▶ [Task to carry out]:
Find each line in the data below that contains the string "slice", matching case exactly, and copy those lines.

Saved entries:
◆ ◆ ◆ ◆

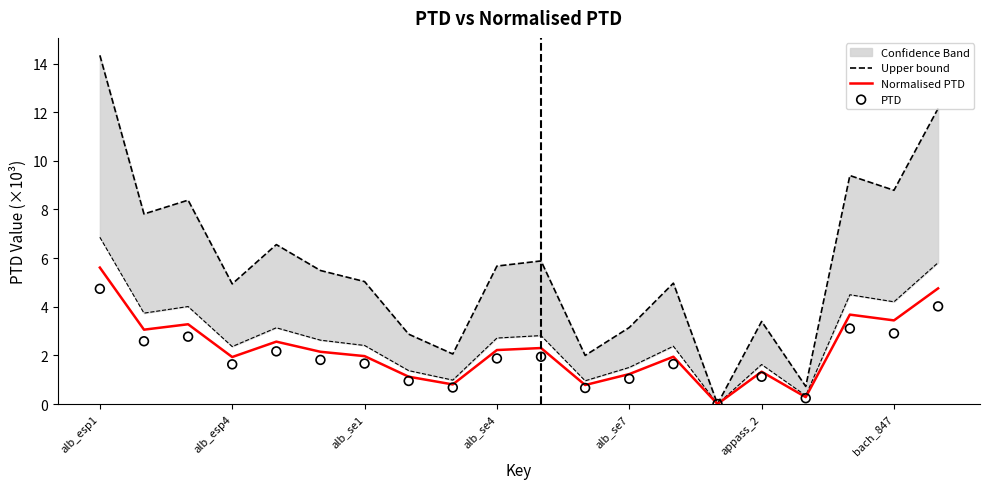

Which category has the highest value in the Normalised PTD series?

alb_esp1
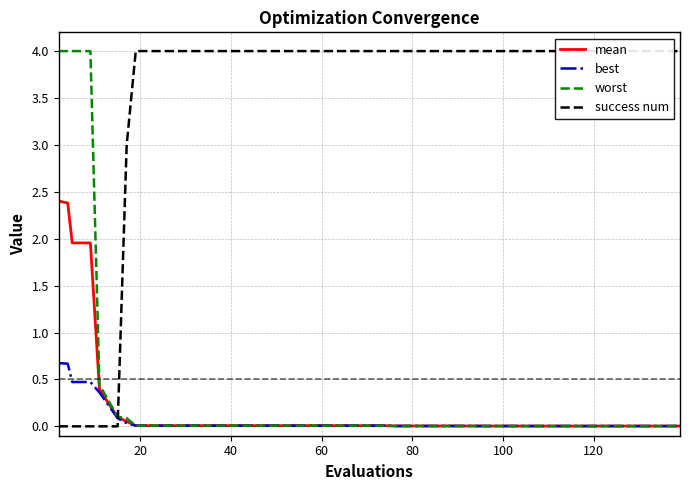

True or false: success num has more than 1 interior local peaks.

False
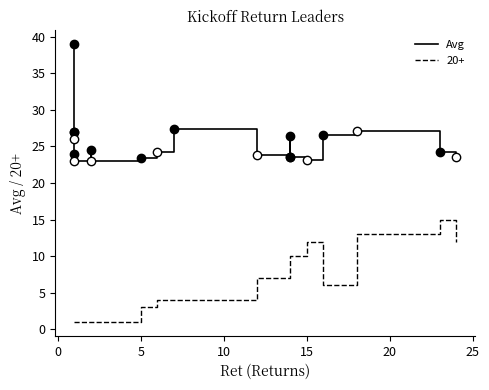

How many lines are shown in the chart?

1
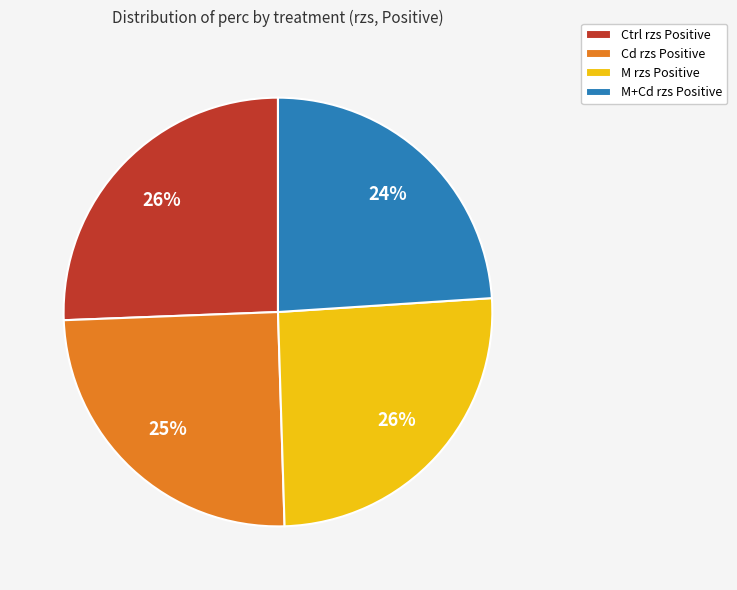

The Cd rzs Positive slice represents 25% of the pie. True or false?

True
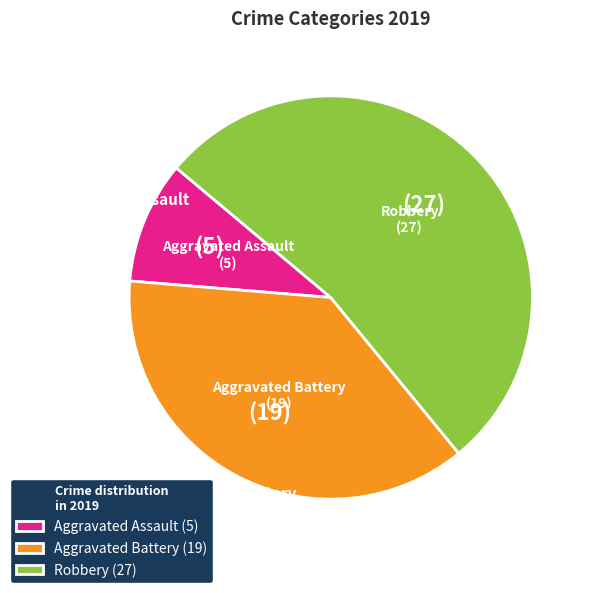

Is the sum of Aggravated Battery and Robbery greater than half?

Yes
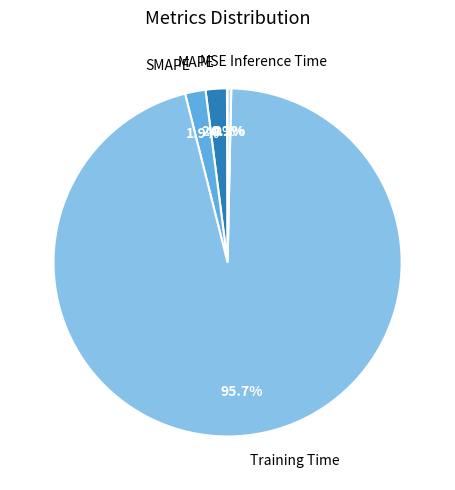

What is the largest slice in the pie chart?

Training Time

◆ ◆ ◆ ◆

▶ [Task response]:
The Cd rzs Positive slice represents 25% of the pie. True or false?
What is the largest slice in the pie chart?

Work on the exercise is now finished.